Ao som de Sentidos (Zélia Duncan).
Paralelas que cruzam portais. Alguma preservação que pode
ser censura. A sinceridade que nunca é desmedida, muito pelo contrário. Os
turnos trocam. Os porteiros pensam sabe-deus-o-quê e eu vou levando os dias sem
parar para poetizar. Não, não é que seja a tal poesia. Tem hora que não é dela mesmo
que se carece. É algum tipo de balanço que é necessário às vezes, mas se permitem a repetitividade, ainda prefiro escolher o balanço de parquinho
com seu ir e vir ambíguo em alta velocidade no meio da chuva.

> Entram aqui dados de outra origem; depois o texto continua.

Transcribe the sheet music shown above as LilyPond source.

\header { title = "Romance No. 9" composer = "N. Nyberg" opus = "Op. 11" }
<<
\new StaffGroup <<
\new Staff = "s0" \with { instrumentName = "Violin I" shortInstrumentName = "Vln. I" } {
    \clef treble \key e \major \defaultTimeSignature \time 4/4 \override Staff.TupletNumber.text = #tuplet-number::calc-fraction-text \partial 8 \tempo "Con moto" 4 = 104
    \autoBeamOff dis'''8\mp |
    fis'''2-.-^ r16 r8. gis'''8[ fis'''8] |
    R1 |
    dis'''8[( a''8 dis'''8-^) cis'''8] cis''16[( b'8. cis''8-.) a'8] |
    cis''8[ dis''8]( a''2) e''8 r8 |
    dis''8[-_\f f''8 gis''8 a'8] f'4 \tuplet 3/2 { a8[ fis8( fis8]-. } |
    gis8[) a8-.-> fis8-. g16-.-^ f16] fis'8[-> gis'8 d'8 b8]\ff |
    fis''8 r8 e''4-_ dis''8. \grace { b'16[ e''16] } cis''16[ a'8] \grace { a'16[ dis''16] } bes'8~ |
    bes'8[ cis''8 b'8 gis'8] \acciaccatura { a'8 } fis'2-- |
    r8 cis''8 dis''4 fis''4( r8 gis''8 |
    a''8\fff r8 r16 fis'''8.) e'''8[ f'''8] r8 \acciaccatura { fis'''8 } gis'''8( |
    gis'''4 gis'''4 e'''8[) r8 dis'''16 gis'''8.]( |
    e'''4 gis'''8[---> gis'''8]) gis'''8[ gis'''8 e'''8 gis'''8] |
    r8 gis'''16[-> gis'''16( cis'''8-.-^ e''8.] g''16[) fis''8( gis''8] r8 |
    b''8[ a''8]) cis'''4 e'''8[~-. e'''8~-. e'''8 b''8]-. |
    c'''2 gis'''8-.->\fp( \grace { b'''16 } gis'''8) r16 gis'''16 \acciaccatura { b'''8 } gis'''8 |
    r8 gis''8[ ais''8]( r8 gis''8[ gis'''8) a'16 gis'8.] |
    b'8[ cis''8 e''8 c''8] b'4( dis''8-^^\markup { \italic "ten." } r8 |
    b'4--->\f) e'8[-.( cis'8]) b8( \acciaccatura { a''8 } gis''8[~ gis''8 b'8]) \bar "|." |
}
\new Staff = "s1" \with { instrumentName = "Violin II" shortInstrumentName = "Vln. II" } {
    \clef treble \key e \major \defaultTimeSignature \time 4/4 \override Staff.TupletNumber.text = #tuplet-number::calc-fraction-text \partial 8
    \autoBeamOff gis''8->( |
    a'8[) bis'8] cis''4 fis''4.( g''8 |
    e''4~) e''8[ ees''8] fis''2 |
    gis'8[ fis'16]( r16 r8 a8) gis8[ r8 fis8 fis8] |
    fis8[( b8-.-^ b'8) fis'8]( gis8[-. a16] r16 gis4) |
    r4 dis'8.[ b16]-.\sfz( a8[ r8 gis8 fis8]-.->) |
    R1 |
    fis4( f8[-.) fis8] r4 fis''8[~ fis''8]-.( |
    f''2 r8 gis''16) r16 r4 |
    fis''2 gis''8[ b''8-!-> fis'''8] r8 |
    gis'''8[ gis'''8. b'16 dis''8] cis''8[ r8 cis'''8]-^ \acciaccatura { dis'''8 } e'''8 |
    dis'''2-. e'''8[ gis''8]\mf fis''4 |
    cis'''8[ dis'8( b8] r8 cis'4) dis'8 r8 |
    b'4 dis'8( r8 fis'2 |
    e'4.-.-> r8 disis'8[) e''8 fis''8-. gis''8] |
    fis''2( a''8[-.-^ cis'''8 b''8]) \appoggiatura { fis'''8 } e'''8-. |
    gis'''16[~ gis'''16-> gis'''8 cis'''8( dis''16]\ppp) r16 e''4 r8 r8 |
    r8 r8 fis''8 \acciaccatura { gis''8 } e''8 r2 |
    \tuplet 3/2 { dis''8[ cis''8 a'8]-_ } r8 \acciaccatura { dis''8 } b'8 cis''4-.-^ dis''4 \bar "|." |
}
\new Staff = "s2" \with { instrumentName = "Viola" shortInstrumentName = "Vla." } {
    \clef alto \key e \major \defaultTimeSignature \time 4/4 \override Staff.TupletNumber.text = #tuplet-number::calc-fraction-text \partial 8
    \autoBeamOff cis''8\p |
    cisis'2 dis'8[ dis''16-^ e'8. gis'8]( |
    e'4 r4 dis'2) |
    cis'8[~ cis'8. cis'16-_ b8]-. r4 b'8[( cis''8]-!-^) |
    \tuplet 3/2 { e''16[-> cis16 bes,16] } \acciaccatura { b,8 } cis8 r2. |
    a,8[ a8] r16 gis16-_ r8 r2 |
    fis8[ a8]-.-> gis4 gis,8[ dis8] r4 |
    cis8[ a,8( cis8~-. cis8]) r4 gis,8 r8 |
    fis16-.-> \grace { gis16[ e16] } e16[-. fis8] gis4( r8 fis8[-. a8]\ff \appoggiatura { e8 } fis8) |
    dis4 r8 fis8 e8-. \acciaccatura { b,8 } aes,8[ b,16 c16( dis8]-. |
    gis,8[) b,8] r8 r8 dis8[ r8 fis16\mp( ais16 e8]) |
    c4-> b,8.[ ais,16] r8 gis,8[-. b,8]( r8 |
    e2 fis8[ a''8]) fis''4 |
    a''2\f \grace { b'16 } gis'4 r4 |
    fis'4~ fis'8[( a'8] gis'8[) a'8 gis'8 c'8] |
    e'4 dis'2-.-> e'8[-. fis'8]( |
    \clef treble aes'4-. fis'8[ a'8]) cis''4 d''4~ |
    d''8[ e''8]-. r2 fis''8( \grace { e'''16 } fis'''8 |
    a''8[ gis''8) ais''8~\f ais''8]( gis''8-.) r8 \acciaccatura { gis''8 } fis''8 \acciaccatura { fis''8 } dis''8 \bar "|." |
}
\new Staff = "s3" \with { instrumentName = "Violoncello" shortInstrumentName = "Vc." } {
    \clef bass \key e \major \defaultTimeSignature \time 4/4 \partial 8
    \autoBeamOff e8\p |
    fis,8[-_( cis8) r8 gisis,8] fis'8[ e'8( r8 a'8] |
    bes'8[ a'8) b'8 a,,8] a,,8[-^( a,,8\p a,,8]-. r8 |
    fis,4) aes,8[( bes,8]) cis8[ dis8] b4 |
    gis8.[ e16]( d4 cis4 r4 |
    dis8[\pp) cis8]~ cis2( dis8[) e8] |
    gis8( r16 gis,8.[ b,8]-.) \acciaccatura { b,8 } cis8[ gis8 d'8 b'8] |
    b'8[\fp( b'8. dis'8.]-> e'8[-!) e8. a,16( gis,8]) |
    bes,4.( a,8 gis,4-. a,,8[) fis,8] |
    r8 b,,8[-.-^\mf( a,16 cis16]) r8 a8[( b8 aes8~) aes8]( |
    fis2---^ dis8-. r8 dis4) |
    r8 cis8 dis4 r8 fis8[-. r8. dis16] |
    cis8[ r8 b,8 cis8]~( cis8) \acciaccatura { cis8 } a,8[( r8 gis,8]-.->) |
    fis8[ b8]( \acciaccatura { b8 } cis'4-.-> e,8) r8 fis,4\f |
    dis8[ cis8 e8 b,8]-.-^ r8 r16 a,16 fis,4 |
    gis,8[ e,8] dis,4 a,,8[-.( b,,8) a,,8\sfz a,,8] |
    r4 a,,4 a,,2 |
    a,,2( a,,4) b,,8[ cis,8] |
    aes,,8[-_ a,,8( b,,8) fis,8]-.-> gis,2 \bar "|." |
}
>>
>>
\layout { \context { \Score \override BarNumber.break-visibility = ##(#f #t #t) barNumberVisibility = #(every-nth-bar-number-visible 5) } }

Mas tem que contabilizar para seguir em frente. Transformar
em palavras, dar significado, compreensão. Ajeitar para cada coisa seu
lugarzinho devido na estante: o de lembranças-bibelôs sonhando com bonecos de
gesso que conheçam o kama sutra.
Meço com fitas coloridas de senhor do Bonfim os cílios que
se abrem em olhos tão famintos cuja lembrança desperta pensamentos vestidos
sempre em vermelho sangue.
Contabilizo com tecidos de cortina a quantidade de pontos
que pode ter um sorvete de flocos, embora tema o conforto das conchas mesmo distantes
do barulho do mar.
Ensaio vinganças, ativismos, copio cenas de filmes que
ninguém nunca viu.
Defino minha vida pelo sexo. Sexo que eu estudo. Sexo que eu
desencavo nas pessoas cujas vidas já não me pertencem e eu bem sei que nunca
pertenceram.
Conto meus dias pelas trepadas e ouso dizer estou na idade. Abro
meus olhos pro mundo e encontro vez ou outra meu reflexo em outros pares
diversos. Olhos que instigam. Olhos que investigam o prazer a fundo. Corpos não
são mesmo vídeo games, afinal. Trepo para transformar em conto. Só sexo é
escrita? Amor nunca? Paixão às vezes. Palavras encardidas e bobas, além de
temporariamente fora do vocabulário. Fujo de qualquer coisa que me queira perto
demais. Quero qualquer coisa que me queria longe. Procuro farpas, invento
desculpas, provoco uma briga e digo que não estou.
Estou no reflexo dos seus olhos e nos meus que embaçam e
fecham para sentir melhor as especificidades de cada pessoa. É muito mais que o
cheiro da curva-do-pescoço com o ombro. A textura da pele nunca é igual, assim
como o cheiro do sexo, o ritmo da língua.
A vulgaridade de sempre me cerca. Contudo, agora, creio-me
com poros mais atentos ao que a experiência reserva. Percorro seus meandros, me
deixo levar. Mais ainda exibo na janela os dentes e rosno para quem ousar passar
da página quinze.
Foi o melhor do dia. E li um bocado hoje.